__TRY IT__:
Below are entries; print them exactly from the first line through the one containing "25: (615, 409, 1.10)".

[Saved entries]
_____
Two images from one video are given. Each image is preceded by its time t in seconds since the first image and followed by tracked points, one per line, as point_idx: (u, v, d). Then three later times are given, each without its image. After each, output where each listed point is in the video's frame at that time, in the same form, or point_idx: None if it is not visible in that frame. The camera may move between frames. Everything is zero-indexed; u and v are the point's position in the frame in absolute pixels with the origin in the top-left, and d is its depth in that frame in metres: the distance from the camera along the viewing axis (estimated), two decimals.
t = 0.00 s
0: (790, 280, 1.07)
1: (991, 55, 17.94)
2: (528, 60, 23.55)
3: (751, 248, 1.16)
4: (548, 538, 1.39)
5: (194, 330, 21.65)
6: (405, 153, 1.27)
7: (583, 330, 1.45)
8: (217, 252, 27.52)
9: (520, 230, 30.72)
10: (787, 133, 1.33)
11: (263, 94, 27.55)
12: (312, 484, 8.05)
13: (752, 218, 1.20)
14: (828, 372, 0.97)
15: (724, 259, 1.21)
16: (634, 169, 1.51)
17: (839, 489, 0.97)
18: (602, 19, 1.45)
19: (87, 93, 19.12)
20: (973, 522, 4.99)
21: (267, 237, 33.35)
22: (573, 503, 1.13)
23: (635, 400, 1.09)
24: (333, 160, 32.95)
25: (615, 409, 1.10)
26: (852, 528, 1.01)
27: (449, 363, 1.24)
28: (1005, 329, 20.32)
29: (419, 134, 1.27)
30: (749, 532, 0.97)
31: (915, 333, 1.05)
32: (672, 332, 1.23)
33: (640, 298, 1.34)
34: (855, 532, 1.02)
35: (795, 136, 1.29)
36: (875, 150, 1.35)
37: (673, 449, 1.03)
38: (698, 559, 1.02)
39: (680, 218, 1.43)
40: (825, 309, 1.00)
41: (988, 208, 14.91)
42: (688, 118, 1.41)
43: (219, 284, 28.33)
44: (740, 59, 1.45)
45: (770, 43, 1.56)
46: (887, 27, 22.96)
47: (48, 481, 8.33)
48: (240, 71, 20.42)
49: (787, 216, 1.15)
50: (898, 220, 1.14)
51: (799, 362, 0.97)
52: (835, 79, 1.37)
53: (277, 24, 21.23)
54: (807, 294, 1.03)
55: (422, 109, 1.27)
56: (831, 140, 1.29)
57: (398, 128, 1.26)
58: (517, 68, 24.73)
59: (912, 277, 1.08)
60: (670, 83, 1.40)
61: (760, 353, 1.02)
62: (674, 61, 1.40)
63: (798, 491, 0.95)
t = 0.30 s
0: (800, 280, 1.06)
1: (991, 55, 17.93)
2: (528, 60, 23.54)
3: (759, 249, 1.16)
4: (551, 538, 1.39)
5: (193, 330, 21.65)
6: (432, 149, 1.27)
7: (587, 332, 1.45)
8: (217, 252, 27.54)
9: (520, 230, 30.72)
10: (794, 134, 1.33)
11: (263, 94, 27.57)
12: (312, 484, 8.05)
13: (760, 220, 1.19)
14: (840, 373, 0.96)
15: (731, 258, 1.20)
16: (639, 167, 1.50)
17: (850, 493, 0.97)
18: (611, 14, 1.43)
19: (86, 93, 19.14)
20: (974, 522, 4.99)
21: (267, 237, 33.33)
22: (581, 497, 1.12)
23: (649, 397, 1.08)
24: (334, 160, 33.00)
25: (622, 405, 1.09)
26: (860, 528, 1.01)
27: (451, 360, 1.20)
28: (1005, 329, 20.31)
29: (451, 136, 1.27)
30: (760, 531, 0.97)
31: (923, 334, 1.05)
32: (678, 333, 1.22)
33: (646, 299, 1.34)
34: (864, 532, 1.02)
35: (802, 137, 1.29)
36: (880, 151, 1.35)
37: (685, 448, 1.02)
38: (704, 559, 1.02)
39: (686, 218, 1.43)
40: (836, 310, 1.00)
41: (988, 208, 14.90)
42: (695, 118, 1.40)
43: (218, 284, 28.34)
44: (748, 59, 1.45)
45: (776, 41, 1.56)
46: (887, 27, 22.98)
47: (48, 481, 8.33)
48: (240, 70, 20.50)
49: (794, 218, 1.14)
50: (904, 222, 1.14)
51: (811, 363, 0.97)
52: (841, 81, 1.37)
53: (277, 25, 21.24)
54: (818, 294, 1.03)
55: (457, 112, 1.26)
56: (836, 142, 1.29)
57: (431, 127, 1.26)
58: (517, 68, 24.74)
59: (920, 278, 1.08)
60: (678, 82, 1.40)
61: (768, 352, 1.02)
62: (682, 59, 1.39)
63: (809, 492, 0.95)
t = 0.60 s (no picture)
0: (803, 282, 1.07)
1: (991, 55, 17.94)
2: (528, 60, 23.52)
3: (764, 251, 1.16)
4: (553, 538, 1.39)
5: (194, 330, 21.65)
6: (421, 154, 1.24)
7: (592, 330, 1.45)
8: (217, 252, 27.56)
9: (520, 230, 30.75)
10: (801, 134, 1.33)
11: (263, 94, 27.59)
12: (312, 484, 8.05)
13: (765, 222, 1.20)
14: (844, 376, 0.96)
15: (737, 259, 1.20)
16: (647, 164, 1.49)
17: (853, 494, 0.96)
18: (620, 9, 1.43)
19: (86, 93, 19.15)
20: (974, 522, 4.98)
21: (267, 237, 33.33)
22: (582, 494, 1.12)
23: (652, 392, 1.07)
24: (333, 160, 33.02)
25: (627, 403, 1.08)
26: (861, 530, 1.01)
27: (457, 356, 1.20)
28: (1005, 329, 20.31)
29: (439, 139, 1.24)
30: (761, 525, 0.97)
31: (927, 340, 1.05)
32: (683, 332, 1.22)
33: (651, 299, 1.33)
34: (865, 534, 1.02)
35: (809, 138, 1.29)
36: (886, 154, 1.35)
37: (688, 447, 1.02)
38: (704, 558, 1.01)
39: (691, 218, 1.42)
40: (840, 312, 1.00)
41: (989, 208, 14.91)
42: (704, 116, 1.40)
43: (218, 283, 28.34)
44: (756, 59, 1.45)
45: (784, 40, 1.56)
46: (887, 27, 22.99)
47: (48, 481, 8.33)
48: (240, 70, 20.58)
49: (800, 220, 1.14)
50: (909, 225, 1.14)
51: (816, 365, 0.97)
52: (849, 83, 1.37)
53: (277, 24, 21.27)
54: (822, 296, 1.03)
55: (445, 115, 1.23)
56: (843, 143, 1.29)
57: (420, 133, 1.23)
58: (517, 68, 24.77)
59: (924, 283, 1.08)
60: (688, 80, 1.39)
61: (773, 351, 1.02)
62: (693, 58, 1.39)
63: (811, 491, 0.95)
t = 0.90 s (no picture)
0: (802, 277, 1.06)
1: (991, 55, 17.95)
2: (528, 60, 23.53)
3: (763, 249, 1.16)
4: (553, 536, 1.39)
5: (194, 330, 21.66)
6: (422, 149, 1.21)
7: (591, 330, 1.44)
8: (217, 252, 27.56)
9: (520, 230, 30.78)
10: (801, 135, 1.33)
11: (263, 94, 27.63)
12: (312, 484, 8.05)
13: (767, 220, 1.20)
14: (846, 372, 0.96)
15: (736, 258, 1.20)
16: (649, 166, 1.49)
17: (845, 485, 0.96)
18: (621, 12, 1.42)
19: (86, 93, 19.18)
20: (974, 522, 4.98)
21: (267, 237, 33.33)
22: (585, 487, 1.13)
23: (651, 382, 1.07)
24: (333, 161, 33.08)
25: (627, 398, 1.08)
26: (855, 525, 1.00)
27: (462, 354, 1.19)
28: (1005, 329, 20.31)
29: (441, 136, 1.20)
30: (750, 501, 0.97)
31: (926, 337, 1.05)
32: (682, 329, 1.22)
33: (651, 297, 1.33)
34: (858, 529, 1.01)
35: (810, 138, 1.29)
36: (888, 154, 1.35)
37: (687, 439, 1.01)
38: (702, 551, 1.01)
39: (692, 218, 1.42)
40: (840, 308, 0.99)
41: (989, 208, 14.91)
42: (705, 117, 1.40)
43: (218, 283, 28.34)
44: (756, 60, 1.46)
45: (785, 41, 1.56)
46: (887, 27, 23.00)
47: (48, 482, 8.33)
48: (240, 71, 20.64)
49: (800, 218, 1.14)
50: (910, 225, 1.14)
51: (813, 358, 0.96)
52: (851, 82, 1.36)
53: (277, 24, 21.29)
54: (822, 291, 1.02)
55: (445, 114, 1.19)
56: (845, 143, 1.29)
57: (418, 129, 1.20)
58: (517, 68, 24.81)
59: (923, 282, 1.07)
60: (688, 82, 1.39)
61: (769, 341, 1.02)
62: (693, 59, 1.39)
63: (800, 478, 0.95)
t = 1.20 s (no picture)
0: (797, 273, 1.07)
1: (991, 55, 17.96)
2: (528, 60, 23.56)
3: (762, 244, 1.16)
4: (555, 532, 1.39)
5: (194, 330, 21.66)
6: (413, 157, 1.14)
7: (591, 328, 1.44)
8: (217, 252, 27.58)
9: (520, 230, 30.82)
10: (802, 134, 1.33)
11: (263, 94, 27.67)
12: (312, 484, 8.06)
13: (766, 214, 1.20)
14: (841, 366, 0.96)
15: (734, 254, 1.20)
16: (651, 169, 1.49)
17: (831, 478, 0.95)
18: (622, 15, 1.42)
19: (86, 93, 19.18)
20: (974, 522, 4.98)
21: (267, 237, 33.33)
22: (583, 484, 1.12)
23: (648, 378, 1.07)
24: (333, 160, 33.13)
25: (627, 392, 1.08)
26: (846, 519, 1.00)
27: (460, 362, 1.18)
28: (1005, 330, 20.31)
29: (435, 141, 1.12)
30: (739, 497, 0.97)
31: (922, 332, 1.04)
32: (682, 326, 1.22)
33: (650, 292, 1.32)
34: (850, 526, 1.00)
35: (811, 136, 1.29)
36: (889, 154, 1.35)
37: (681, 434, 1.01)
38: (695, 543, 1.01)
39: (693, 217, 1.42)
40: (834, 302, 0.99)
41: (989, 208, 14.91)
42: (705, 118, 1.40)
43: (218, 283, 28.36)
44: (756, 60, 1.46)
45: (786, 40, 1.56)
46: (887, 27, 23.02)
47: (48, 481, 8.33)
_____
__RESPONSE TO THE TASK__:
Two images from one video are given. Each image is preceded by its time t in seconds since the first image and followed by tracked points, one per line, as point_idx: (u, v, d). Then three later times are given, each without its image. After each, output where each listed point is in the video's frame at that time, in the same form, or point_idx: None if it is not visible in that frame. The camera may move between frames. Everything is zero-indexed; u and v are the point's position in the frame in absolute pixels with the origin in the top-left, and d is its depth in that frame in metres: the distance from the camera along the viewing axis (estimated), two decimals.
t = 0.00 s
0: (790, 280, 1.07)
1: (991, 55, 17.94)
2: (528, 60, 23.55)
3: (751, 248, 1.16)
4: (548, 538, 1.39)
5: (194, 330, 21.65)
6: (405, 153, 1.27)
7: (583, 330, 1.45)
8: (217, 252, 27.52)
9: (520, 230, 30.72)
10: (787, 133, 1.33)
11: (263, 94, 27.55)
12: (312, 484, 8.05)
13: (752, 218, 1.20)
14: (828, 372, 0.97)
15: (724, 259, 1.21)
16: (634, 169, 1.51)
17: (839, 489, 0.97)
18: (602, 19, 1.45)
19: (87, 93, 19.12)
20: (973, 522, 4.99)
21: (267, 237, 33.35)
22: (573, 503, 1.13)
23: (635, 400, 1.09)
24: (333, 160, 32.95)
25: (615, 409, 1.10)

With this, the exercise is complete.